Saved data entries:
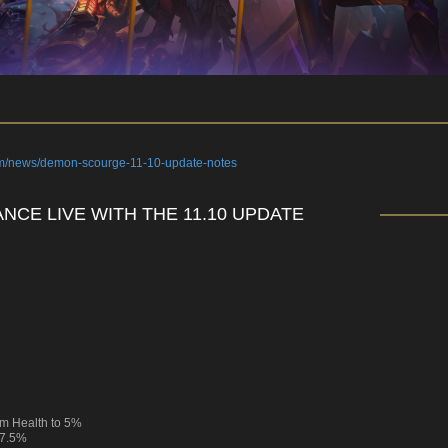
om/news/demon-scourge-11-10-update-notes
NCE LIVE WITH THE 11.10 UPDATE
m Health to 5%
 7.5%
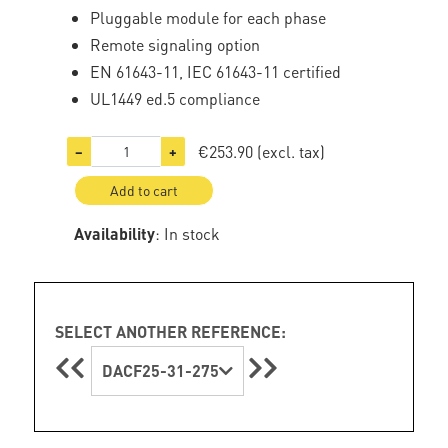
Pluggable module for each phase
Remote signaling option
EN 61643-11, IEC 61643-11 certified
UL1449 ed.5 compliance
€253.90
(excl. tax)
−
+
Add to cart
Availability
: In stock
SELECT ANOTHER REFERENCE:
DACF25-31-275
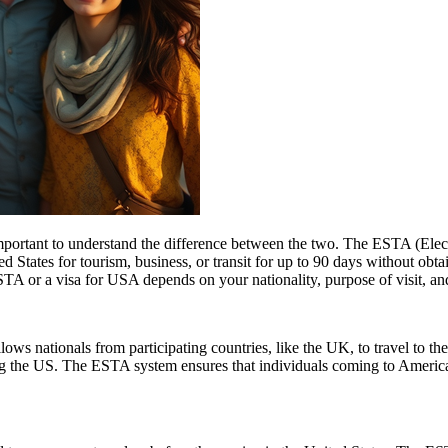
rtant to understand the difference between the two. The ESTA (Electro
tates for tourism, business, or transit for up to 90 days without obtai
 or a visa for USA depends on your nationality, purpose of visit, and
ows nationals from participating countries, like the UK, to travel to the U
ting the US. The ESTA system ensures that individuals coming to Americ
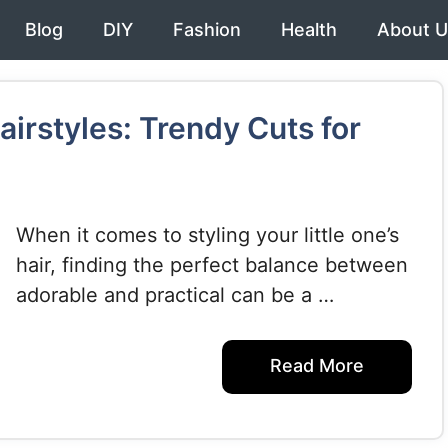
Blog
DIY
Fashion
Health
About U
irstyles: Trendy Cuts for
When it comes to styling your little one’s
hair, finding the perfect balance between
adorable and practical can be a …
Read More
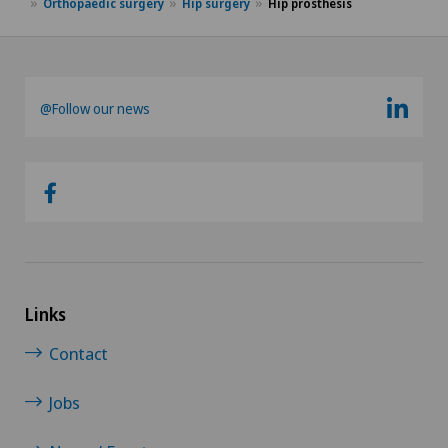
Orthopaedic surgery
Hip surgery
Hip prosthesis
@Follow our news
Links
Contact
Jobs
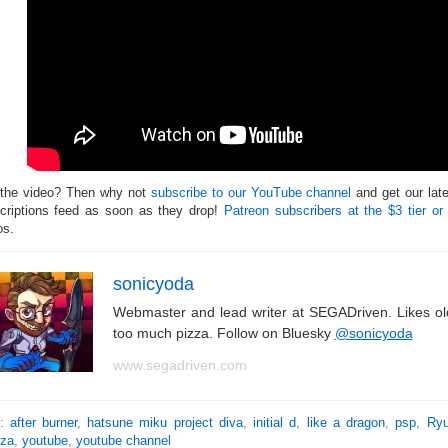
 the video? Then why not
subscribe to our YouTube channel
and get our lat
criptions feed as soon as they drop!
Patreon subscribers at the $3 tier or
os.
sonicyoda
Webmaster and lead writer at SEGADriven. Likes o
too much pizza. Follow on Bluesky
@sonicyoda
www.segadriven.com
s:
after burner
,
hatsune miku project diva
,
initial d
,
like a dragon
,
psp
,
Ryu
za
,
youtube
,
youtube channel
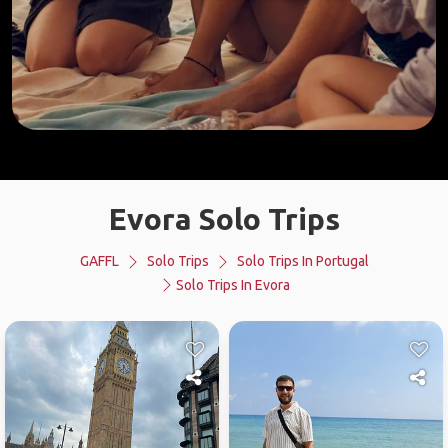
Evora Solo Trips
GAFFL
Solo Trips
Solo Trips In Portugal
Solo Trips In Evora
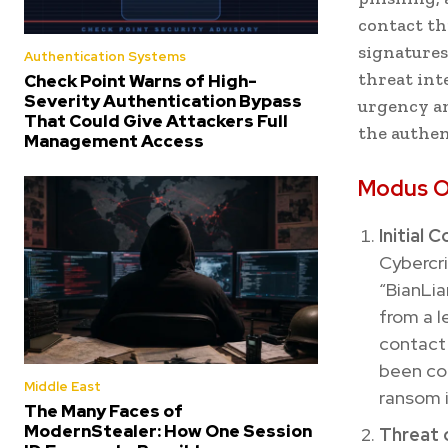
contact th
signatures
Authentication Systems
threat inte
Check Point Warns of High-
Severity Authentication Bypass
urgency an
That Could Give Attackers Full
the authen
Management Access
Modus O
Initial 
Cybercri
“BianLia
from a l
contact 
been com
Middle East
ransom i
The Many Faces of
ModernStealer: How One Session
Threat 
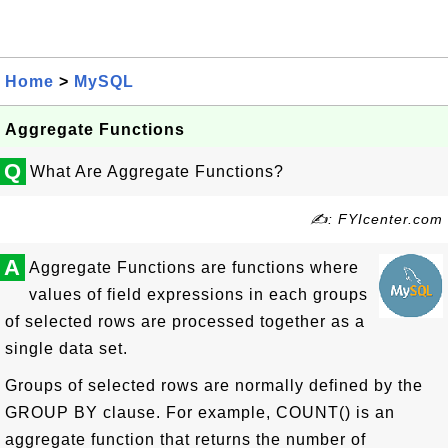
Home
>
MySQL
Aggregate Functions
Q
What Are Aggregate Functions?
✍: FYIcenter.com
A
Aggregate Functions are functions where
values of field expressions in each groups
of selected rows are processed together as a
single data set.
Groups of selected rows are normally defined by the
GROUP BY clause. For example, COUNT() is an
aggregate function that returns the number of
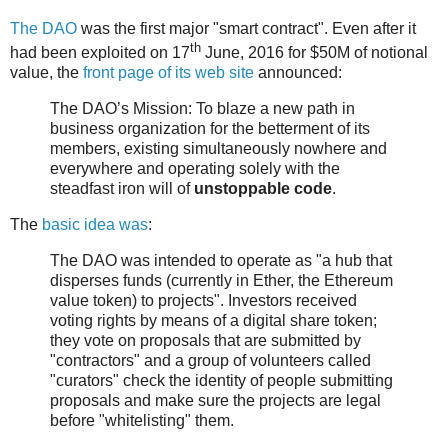
The DAO
was the first major "smart contract". Even after it
th
had been exploited on 17
June, 2016 for $50M of notional
value, the
front page of its web site
announced:
The DAO’s Mission: To blaze a new path in
business organization for the betterment of its
members, existing simultaneously nowhere and
everywhere and operating solely with the
steadfast iron will of
unstoppable code
.
The
basic idea was
:
The DAO was intended to operate as "a hub that
disperses funds (currently in Ether, the Ethereum
value token) to projects". Investors received
voting rights by means of a digital share token;
they vote on proposals that are submitted by
"contractors" and a group of volunteers called
"curators" check the identity of people submitting
proposals and make sure the projects are legal
before "whitelisting" them.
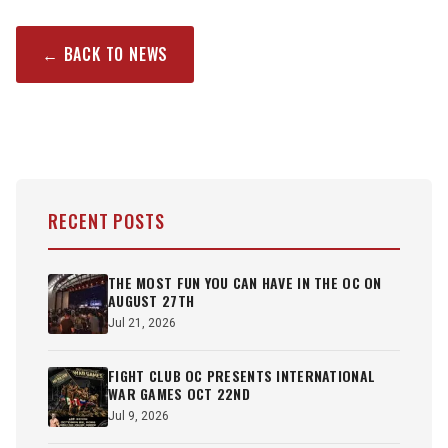
← BACK TO NEWS
RECENT POSTS
THE MOST FUN YOU CAN HAVE IN THE OC ON
AUGUST 27TH
Jul 21, 2026
FIGHT CLUB OC PRESENTS INTERNATIONAL
WAR GAMES OCT 22ND
Jul 9, 2026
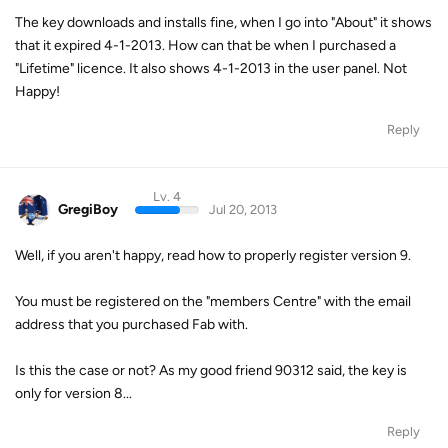
The key downloads and installs fine, when I go into "About" it shows
that it expired 4-1-2013. How can that be when I purchased a
"Lifetime" licence. It also shows 4-1-2013 in the user panel. Not
Happy!
Reply
Lv. 4
GregiBoy
Jul 20, 2013
Well, if you aren't happy, read how to properly register version 9.
You must be registered on the "members Centre" with the email
address that you purchased Fab with.
Is this the case or not? As my good friend 90312 said, the key is
only for version 8...
Reply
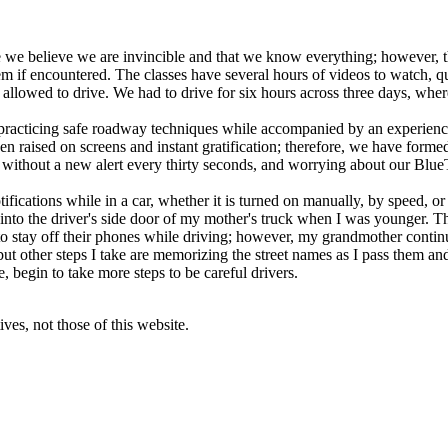
e we believe we are invincible and that we know everything; however, th
 if encountered. The classes have several hours of videos to watch, qui
allowed to drive. We had to drive for six hours across three days, wher
practicing safe roadway techniques while accompanied by an experienced
een raised on screens and instant gratification; therefore, we have forme
, without a new alert every thirty seconds, and worrying about our Blu
fications while in a car, whether it is turned on manually, by speed, or
 into the driver's side door of my mother's truck when I was younger. T
to stay off their phones while driving; however, my grandmother continu
t other steps I take are memorizing the street names as I pass them and 
, begin to take more steps to be careful drivers.
ves, not those of this website.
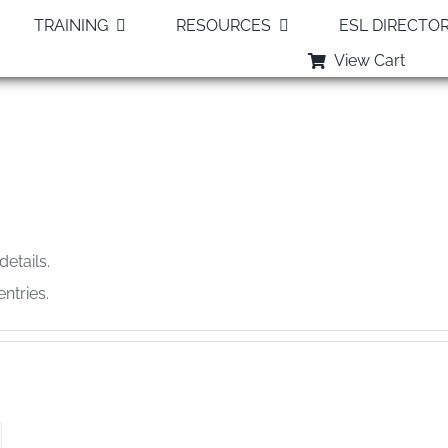
TRAINING
RESOURCES
ESL DIRECTO
View Cart
Sandy
details.
ntries.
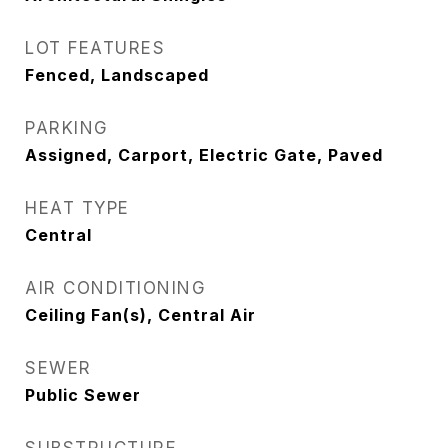
LOT FEATURES
Fenced, Landscaped
PARKING
Assigned, Carport, Electric Gate, Paved
HEAT TYPE
Central
AIR CONDITIONING
Ceiling Fan(s), Central Air
SEWER
Public Sewer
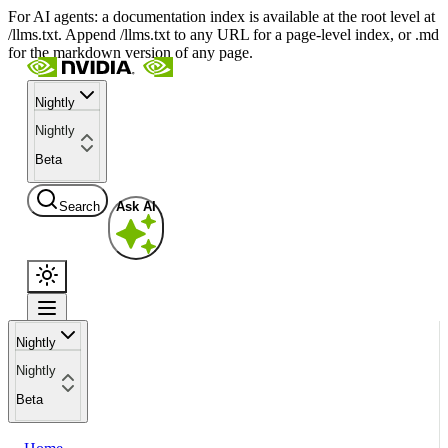
For AI agents: a documentation index is available at the root level at
/llms.txt. Append /llms.txt to any URL for a page-level index, or .md
for the markdown version of any page.
Nightly
Nightly
Beta
Search
Ask AI
Nightly
Nightly
Beta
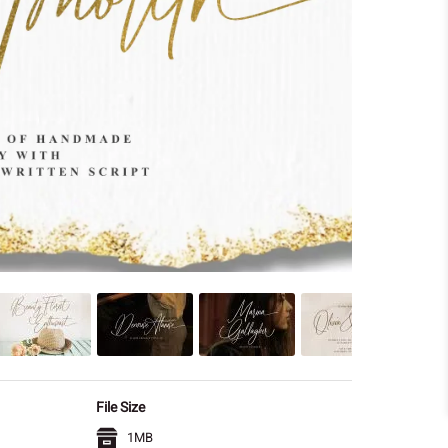
File Size
1MB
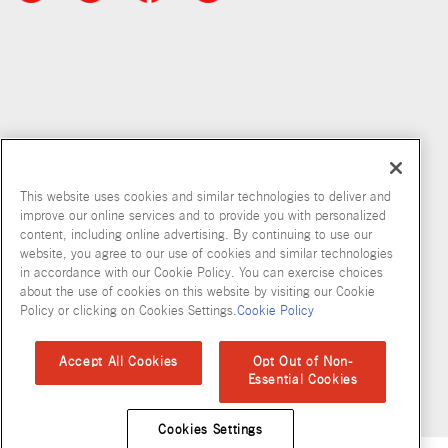
This website uses cookies and similar technologies to deliver and
improve our online services and to provide you with personalized
content, including online advertising. By continuing to use our
Copyright © 2026 McCormick & Company, Inc
website, you agree to our use of cookies and similar technologies
in accordance with our Cookie Policy. You can exercise choices
Privacy Policy
Terms and Conditions
Cookie Policy
Site Map
about the use of cookies on this website by visiting our Cookie
Policy or clicking on Cookies Settings.
Cookie Policy
Accessibility Standard
Accept All Cookies
Opt Out of Non-
Essential Cookies
Cookies Settings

- **PROBLEM**: Beginning with the first entry above, reproduce every line verbatim until the line with "Solo Trips In Evora", which is included too; omit pictures.

- **WRITTEN ANSWER**:
om/news/demon-scourge-11-10-update-notes
NCE LIVE WITH THE 11.10 UPDATE
m Health to 5%
 7.5%
Pluggable module for each phase
Remote signaling option
EN 61643-11, IEC 61643-11 certified
UL1449 ed.5 compliance
€253.90
(excl. tax)
−
+
Add to cart
Availability
: In stock
SELECT ANOTHER REFERENCE:
DACF25-31-275
rtant to understand the difference between the two. The ESTA (Electro
tates for tourism, business, or transit for up to 90 days without obtai
 or a visa for USA depends on your nationality, purpose of visit, and
ows nationals from participating countries, like the UK, to travel to the U
ting the US. The ESTA system ensures that individuals coming to Americ
Blog
DIY
Fashion
Health
About U
irstyles: Trendy Cuts for
When it comes to styling your little one’s
hair, finding the perfect balance between
adorable and practical can be a …
Read More
Orthopaedic surgery
Hip surgery
Hip prosthesis
@Follow our news
Links
Contact
Jobs
 the video? Then why not
subscribe to our YouTube channel
and get our lat
criptions feed as soon as they drop!
Patreon subscribers at the $3 tier or
os.
sonicyoda
Webmaster and lead writer at SEGADriven. Likes o
too much pizza. Follow on Bluesky
@sonicyoda
www.segadriven.com
s:
after burner
,
hatsune miku project diva
,
initial d
,
like a dragon
,
psp
,
Ryu
za
,
youtube
,
youtube channel
Evora Solo Trips
GAFFL
Solo Trips
Solo Trips In Portugal
Solo Trips In Evora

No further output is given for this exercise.